Baskı ve saldırılarını çok yönlü olarak sürdüren sermaye devleti, toplum üzerindeki denetim-izleme mekanizmalarını da yeniden tahkim ediyor, yeni uygulamalarda güçlendiriyor. Dün akşam meclisten geçirilen ‘torba yasa’ tasarısından, tüm toplumun ‘aile boyu fişlenmesi’ çıktı.
Cumhuriyet’ten Emine Kaplan’ın haberine göre, hükümetin “Vaatleri gerçekleştiriyoruz” gerekçesiyle dün akşam meclise sunduğu tasarıya göre, çocuklar da dahil herkesin parmak izi, damar izi ve el ayası (biyometrik veri) alınarak aile kütüklerine eklenecek ve elektronik ortamda saklanacak. Biyometrik verilerin hangisinin kimlik kartında yer alacağına İçişleri Bakanlığı karar verecek. Çocuklardan kaç yaşından itibaren biyometrik veri alınacağı ise İçişleri Bakanlığı tarafından belirlenecek.
Tasarı onaylandığı takdirde, nüfus cüzdanları kaldırılarak yerine Türkiye Cumhuriyeti kimlik kartı uygulamasına geçilecek. Aile kütüklerine biyometrik veri (parmak izi, damar izi ve el ayası) eklenecek. Kimlik kartında yer alacak biyometrik verinin türü, niteliği ve alınma yaşı İçişleri Bakanlığı’nca belirlenecek. Biyometrik verisi alınmayacak çocukların kimlik kartı başvurusu veli veya vasileri tarafından yapılabilecek. Merkezi veri tabanında tutulan biyometrik veriler, kimlik doğrulama işlemleri dışında kullanılamayacak. Biyometrik veri sadece elektronik ortamda tutulacak. Kimlik kartı talebinde bulunan kişi ile nüfus kütüklerinde kayıtlı kişinin aynı kişi olup olmadığı konusunda tereddüte düşülmesi durumunda mülki idare amirinin emri ile kolluk kuvvetlerine araştırma yaptırılabilecek.

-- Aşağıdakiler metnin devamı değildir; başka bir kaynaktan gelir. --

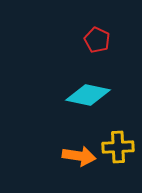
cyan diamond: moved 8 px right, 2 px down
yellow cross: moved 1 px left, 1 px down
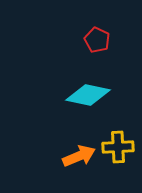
orange arrow: rotated 32 degrees counterclockwise
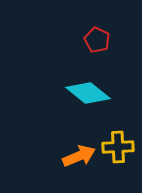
cyan diamond: moved 2 px up; rotated 27 degrees clockwise
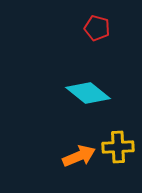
red pentagon: moved 12 px up; rotated 10 degrees counterclockwise
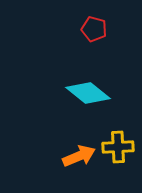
red pentagon: moved 3 px left, 1 px down
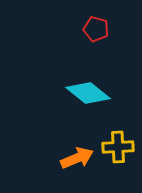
red pentagon: moved 2 px right
orange arrow: moved 2 px left, 2 px down
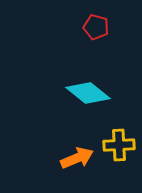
red pentagon: moved 2 px up
yellow cross: moved 1 px right, 2 px up
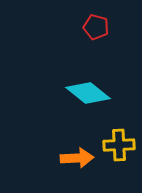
orange arrow: rotated 20 degrees clockwise
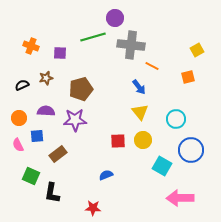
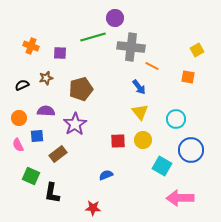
gray cross: moved 2 px down
orange square: rotated 24 degrees clockwise
purple star: moved 4 px down; rotated 30 degrees counterclockwise
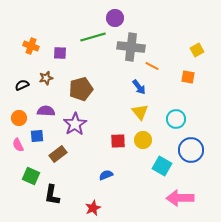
black L-shape: moved 2 px down
red star: rotated 28 degrees counterclockwise
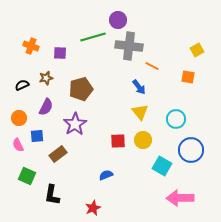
purple circle: moved 3 px right, 2 px down
gray cross: moved 2 px left, 1 px up
purple semicircle: moved 4 px up; rotated 114 degrees clockwise
green square: moved 4 px left
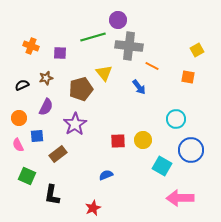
yellow triangle: moved 36 px left, 39 px up
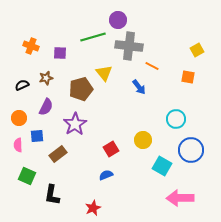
red square: moved 7 px left, 8 px down; rotated 28 degrees counterclockwise
pink semicircle: rotated 24 degrees clockwise
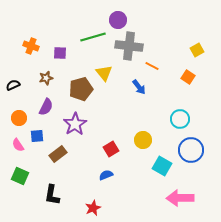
orange square: rotated 24 degrees clockwise
black semicircle: moved 9 px left
cyan circle: moved 4 px right
pink semicircle: rotated 32 degrees counterclockwise
green square: moved 7 px left
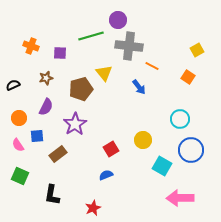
green line: moved 2 px left, 1 px up
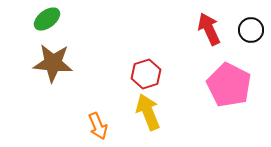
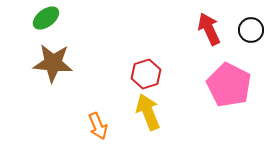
green ellipse: moved 1 px left, 1 px up
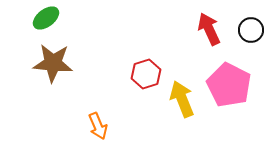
yellow arrow: moved 34 px right, 13 px up
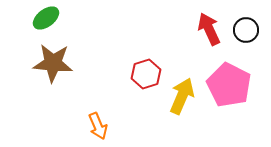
black circle: moved 5 px left
yellow arrow: moved 3 px up; rotated 45 degrees clockwise
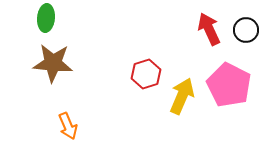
green ellipse: rotated 48 degrees counterclockwise
orange arrow: moved 30 px left
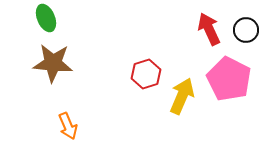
green ellipse: rotated 28 degrees counterclockwise
pink pentagon: moved 6 px up
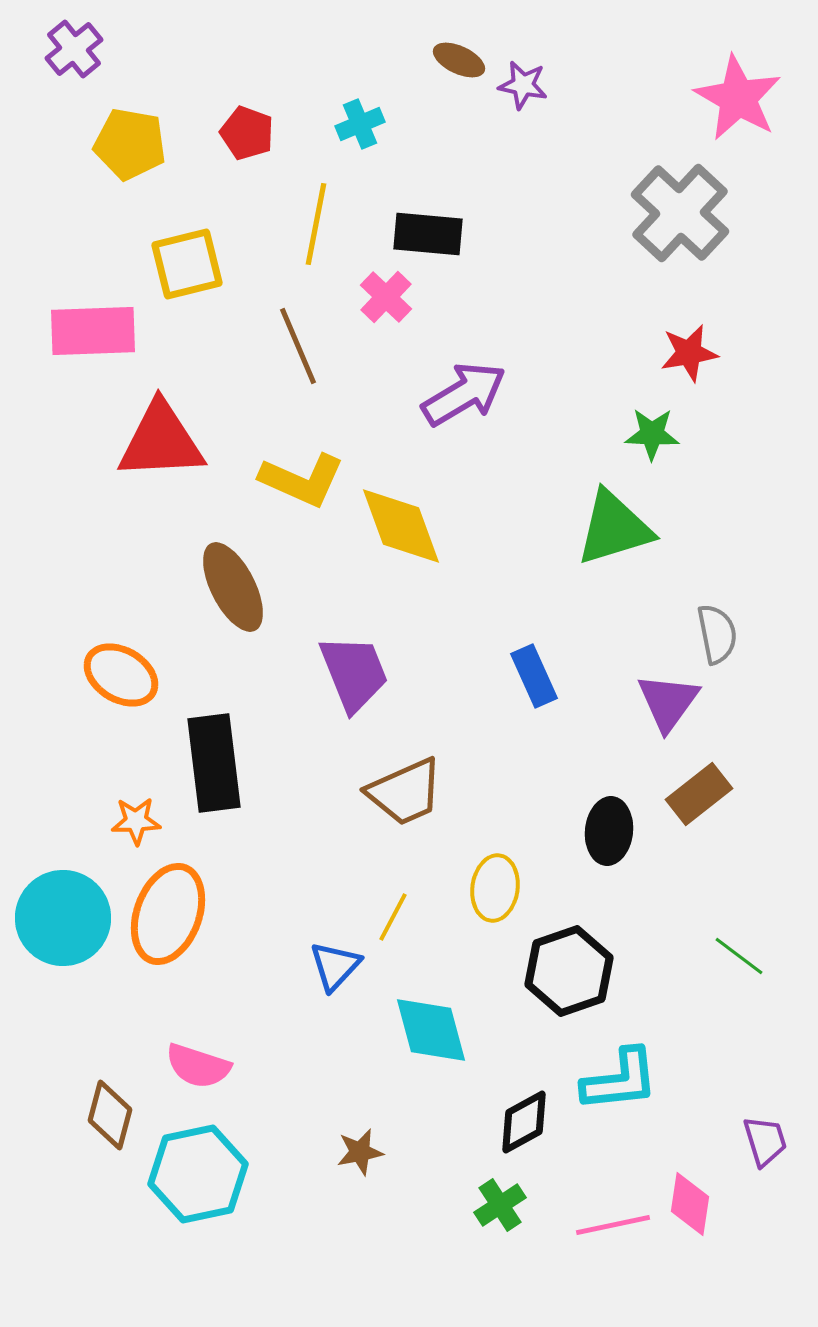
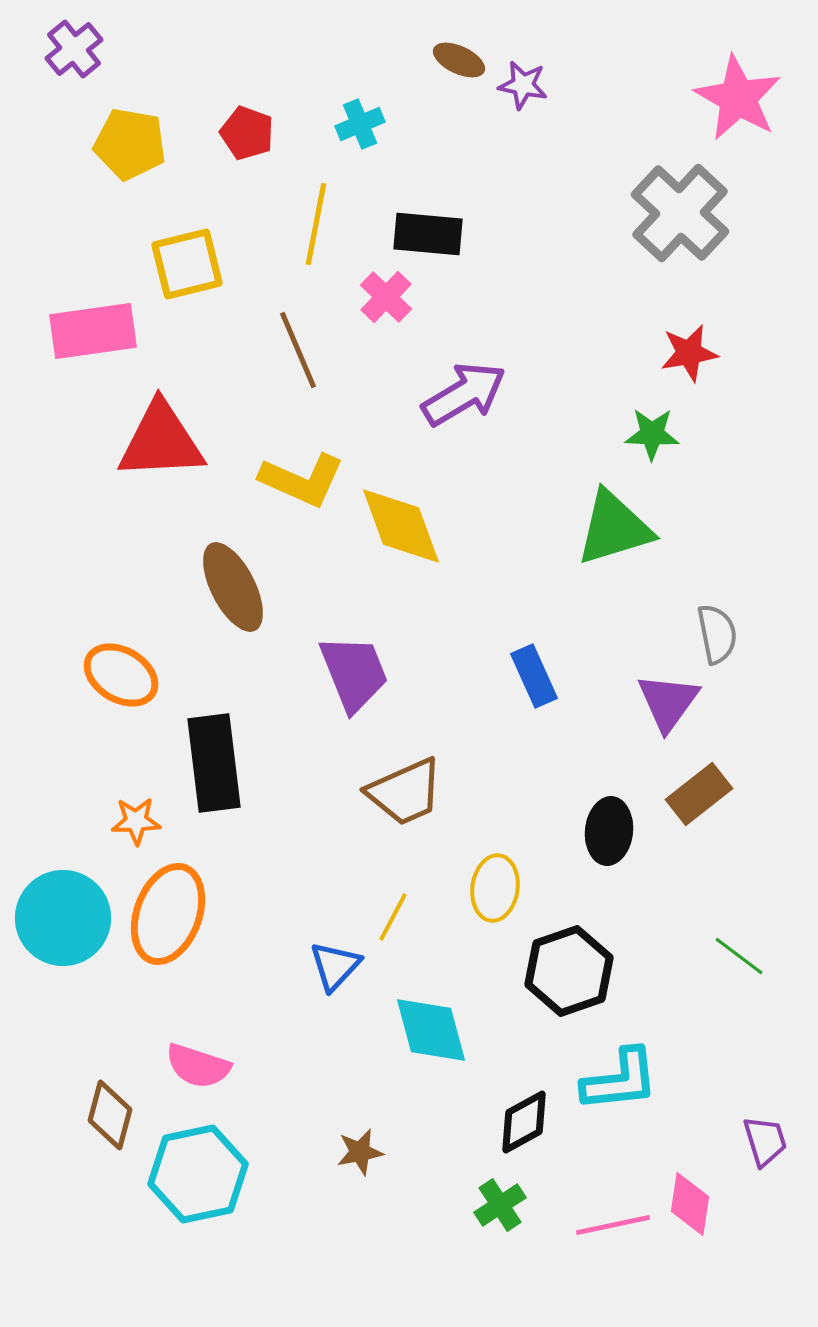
pink rectangle at (93, 331): rotated 6 degrees counterclockwise
brown line at (298, 346): moved 4 px down
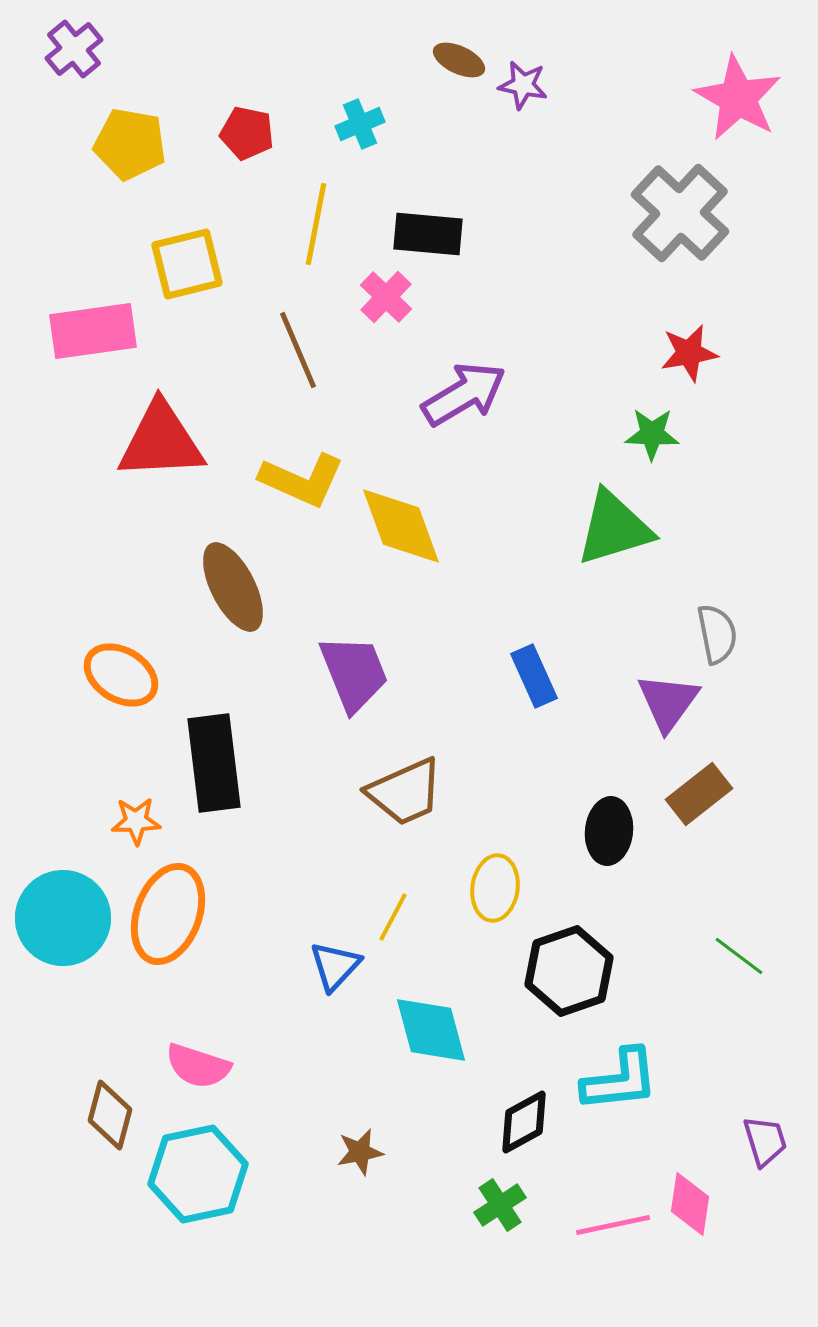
red pentagon at (247, 133): rotated 8 degrees counterclockwise
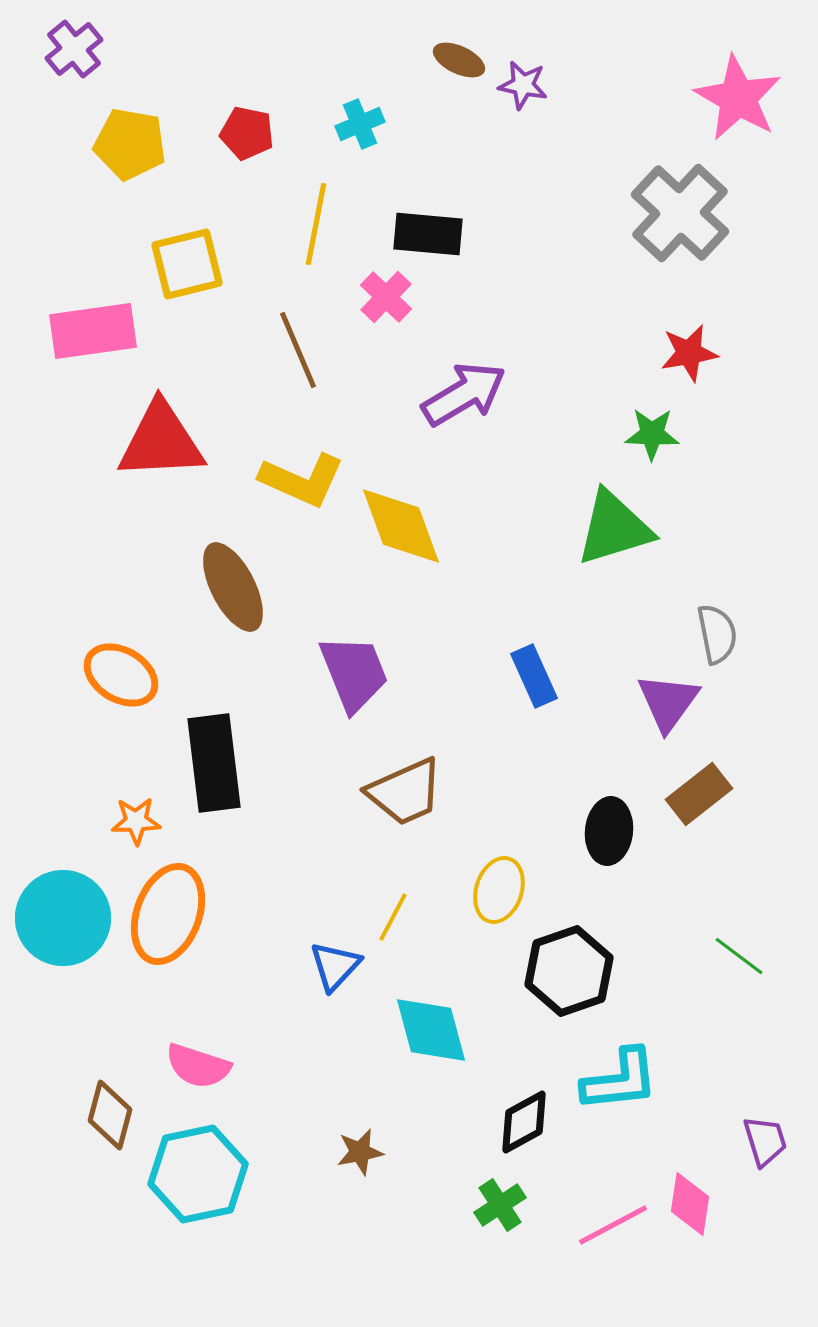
yellow ellipse at (495, 888): moved 4 px right, 2 px down; rotated 10 degrees clockwise
pink line at (613, 1225): rotated 16 degrees counterclockwise
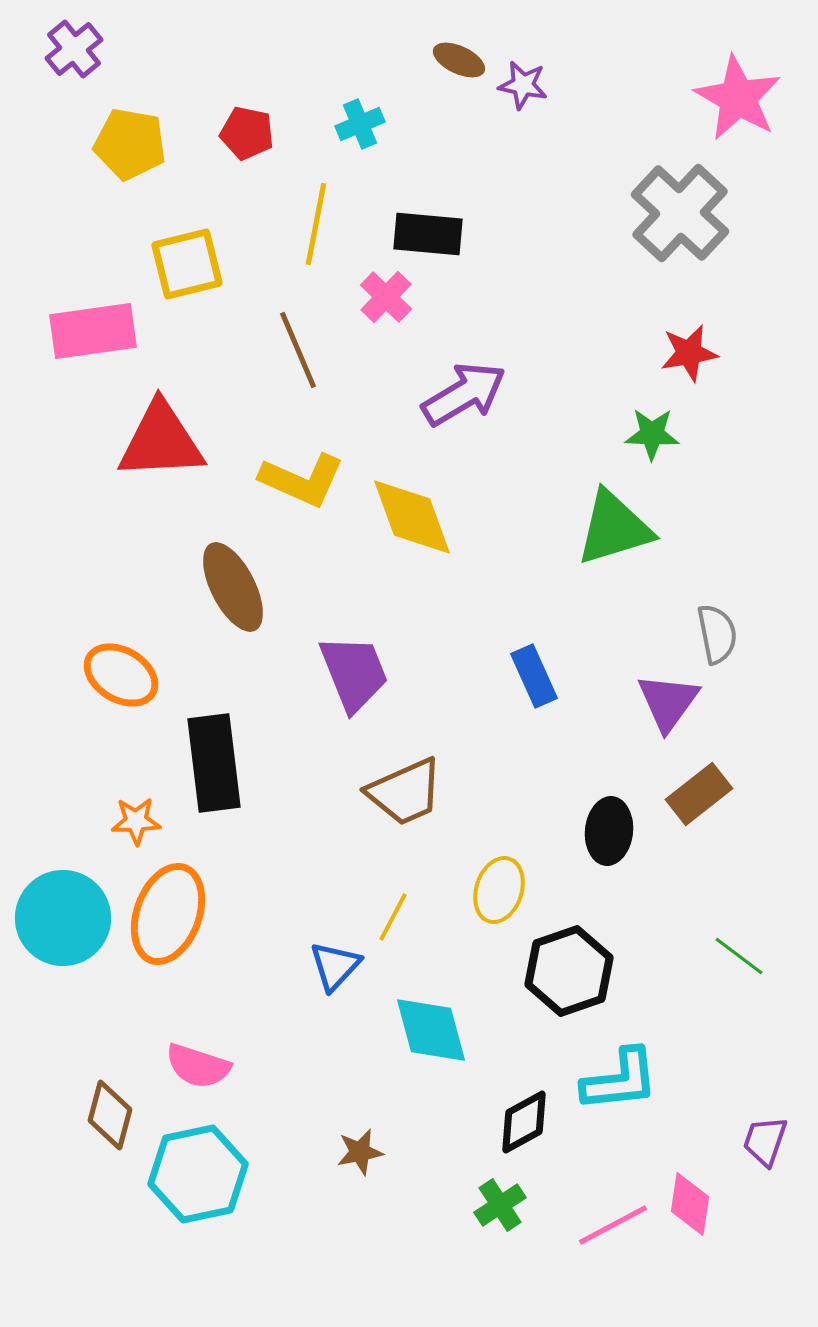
yellow diamond at (401, 526): moved 11 px right, 9 px up
purple trapezoid at (765, 1141): rotated 144 degrees counterclockwise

AYM sağlıkta vize vermişti
AKP hükümeti, avuç ve damar okuma sistemini içeren “biyometrik doğrulama sistemi”ni ilk olarak 2012’de SGK Yasası’nda yapılan değişiklikle özel hastanelerde uygulanma yolu açtı. Yasa çıktığı dönemde de “fişleme” yolunu açtığı için büyük tartışma yarattı. Ancak Anayasa Mahkemesi, değişikliğin anayasaya aykırı olmadığına hükmederek Nisan 2015’te uygulamaya vize verdi.